§ DATA FOR PROCESSING:
--- START ---
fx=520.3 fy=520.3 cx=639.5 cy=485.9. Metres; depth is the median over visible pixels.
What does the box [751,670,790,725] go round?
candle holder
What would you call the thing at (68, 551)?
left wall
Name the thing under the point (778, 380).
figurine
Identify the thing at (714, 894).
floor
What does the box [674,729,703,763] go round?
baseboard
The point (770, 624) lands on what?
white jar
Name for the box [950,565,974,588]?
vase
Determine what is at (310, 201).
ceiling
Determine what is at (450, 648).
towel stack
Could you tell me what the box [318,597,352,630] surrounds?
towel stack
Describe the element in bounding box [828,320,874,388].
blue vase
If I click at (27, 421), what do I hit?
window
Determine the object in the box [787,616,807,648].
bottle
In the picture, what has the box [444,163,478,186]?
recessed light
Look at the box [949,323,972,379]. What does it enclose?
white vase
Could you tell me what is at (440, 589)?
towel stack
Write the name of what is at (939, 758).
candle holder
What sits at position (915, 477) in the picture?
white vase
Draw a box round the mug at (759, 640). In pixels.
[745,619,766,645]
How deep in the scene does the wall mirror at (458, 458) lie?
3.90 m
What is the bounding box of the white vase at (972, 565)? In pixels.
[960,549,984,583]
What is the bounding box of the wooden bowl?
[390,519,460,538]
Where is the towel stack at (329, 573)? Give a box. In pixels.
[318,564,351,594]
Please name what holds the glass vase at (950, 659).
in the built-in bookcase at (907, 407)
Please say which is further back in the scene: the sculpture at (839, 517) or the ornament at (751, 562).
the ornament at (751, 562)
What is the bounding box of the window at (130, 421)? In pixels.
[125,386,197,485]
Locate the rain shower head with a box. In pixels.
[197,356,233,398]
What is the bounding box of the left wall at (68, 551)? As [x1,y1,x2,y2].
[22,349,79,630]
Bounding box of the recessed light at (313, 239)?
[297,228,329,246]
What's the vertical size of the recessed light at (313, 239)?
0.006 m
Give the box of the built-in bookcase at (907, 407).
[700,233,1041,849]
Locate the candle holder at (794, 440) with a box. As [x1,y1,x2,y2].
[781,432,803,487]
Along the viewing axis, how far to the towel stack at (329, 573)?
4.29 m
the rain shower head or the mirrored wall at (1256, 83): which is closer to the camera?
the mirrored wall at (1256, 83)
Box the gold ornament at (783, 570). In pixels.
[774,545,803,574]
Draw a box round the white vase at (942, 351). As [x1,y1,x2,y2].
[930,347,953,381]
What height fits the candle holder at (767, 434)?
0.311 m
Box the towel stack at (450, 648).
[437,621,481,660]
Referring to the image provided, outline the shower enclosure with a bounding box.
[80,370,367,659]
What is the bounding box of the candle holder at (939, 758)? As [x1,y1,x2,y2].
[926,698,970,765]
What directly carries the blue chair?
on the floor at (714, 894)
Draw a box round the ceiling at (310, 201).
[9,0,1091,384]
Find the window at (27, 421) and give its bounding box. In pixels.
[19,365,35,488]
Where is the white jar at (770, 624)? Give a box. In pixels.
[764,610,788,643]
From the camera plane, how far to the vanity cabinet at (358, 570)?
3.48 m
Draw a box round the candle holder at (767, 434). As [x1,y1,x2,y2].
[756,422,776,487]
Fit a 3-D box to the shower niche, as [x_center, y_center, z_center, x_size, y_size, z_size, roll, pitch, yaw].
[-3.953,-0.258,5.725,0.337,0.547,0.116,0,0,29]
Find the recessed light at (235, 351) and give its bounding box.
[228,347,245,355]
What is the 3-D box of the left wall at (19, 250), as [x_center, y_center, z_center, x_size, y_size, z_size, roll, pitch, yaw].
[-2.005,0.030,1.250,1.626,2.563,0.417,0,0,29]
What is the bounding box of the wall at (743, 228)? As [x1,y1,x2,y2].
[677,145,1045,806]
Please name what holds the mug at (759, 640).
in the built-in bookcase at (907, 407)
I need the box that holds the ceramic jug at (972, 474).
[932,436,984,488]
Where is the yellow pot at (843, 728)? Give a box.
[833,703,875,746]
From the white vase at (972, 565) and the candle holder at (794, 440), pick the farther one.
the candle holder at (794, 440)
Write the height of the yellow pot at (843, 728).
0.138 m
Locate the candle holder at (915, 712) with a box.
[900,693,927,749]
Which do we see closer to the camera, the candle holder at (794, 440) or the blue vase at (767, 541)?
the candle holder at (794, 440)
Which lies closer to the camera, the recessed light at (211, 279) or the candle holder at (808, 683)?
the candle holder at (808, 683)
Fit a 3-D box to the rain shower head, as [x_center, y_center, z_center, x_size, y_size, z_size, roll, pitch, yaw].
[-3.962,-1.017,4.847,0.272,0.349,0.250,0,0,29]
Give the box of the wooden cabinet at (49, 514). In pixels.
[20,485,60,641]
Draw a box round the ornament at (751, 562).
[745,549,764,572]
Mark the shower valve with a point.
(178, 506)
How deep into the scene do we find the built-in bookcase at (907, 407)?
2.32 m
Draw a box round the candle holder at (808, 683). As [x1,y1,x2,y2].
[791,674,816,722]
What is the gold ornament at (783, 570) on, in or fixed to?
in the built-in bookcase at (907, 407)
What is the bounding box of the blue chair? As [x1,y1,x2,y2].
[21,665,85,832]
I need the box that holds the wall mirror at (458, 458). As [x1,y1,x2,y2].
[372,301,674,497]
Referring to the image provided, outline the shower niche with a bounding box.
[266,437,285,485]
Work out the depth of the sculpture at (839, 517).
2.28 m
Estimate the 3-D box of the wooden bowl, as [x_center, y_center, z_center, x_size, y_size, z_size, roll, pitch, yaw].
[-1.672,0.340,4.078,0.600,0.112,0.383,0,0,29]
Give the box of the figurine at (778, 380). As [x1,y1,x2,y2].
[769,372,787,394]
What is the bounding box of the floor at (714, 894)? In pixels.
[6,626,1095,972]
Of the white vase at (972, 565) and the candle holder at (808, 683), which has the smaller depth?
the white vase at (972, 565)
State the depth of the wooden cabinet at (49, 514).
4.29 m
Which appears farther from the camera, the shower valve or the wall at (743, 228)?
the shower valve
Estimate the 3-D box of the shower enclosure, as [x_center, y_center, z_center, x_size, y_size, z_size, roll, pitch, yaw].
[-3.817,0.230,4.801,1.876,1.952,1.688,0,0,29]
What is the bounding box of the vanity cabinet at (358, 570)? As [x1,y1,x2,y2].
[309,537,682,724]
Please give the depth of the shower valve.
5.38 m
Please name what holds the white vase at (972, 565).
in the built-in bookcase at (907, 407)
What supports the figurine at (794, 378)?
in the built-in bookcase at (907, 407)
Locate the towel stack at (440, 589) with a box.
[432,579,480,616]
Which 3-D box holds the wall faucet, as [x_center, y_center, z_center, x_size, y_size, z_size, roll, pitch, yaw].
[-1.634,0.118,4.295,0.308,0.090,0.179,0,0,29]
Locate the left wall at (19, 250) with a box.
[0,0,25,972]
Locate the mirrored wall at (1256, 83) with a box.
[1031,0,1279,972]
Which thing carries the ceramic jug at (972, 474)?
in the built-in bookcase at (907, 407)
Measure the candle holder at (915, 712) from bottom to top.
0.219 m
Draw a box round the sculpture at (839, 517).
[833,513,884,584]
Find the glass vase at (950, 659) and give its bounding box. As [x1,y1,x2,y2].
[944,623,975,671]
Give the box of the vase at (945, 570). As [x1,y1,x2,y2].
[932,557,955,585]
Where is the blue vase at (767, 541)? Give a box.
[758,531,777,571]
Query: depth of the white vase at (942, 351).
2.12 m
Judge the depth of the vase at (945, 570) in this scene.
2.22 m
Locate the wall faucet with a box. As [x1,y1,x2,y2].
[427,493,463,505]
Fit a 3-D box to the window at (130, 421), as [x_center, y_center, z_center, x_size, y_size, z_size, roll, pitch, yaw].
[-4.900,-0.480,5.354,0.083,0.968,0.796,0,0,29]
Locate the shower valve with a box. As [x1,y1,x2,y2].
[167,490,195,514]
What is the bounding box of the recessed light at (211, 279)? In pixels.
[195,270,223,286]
--- END ---
--- START ---
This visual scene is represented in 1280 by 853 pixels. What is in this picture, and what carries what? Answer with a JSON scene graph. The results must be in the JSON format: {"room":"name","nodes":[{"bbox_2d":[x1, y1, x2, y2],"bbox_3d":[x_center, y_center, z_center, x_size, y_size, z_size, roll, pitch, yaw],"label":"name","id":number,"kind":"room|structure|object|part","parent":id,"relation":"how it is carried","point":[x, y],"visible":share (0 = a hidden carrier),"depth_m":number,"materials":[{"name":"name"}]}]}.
--- END ---
§ WORK TO COMPLETE:
In the entries above, find every line holding the word "visible" and copy it out.

§ OUTPUT OF THE TASK:
fx=520.3 fy=520.3 cx=639.5 cy=485.9. Metres; depth is the median over visible pixels.
This visual scene is represented in 1280 by 853 pixels. What is in this picture, and what carries what? Answer with a JSON scene graph. The results must be in the JSON format: {"room":"name","nodes":[{"bbox_2d":[x1, y1, x2, y2],"bbox_3d":[x_center, y_center, z_center, x_size, y_size, z_size, roll, pitch, yaw],"label":"name","id":number,"kind":"room|structure|object|part","parent":id,"relation":"how it is carried","point":[x, y],"visible":share (0 = a hidden carrier),"depth_m":number,"materials":[{"name":"name"}]}]}.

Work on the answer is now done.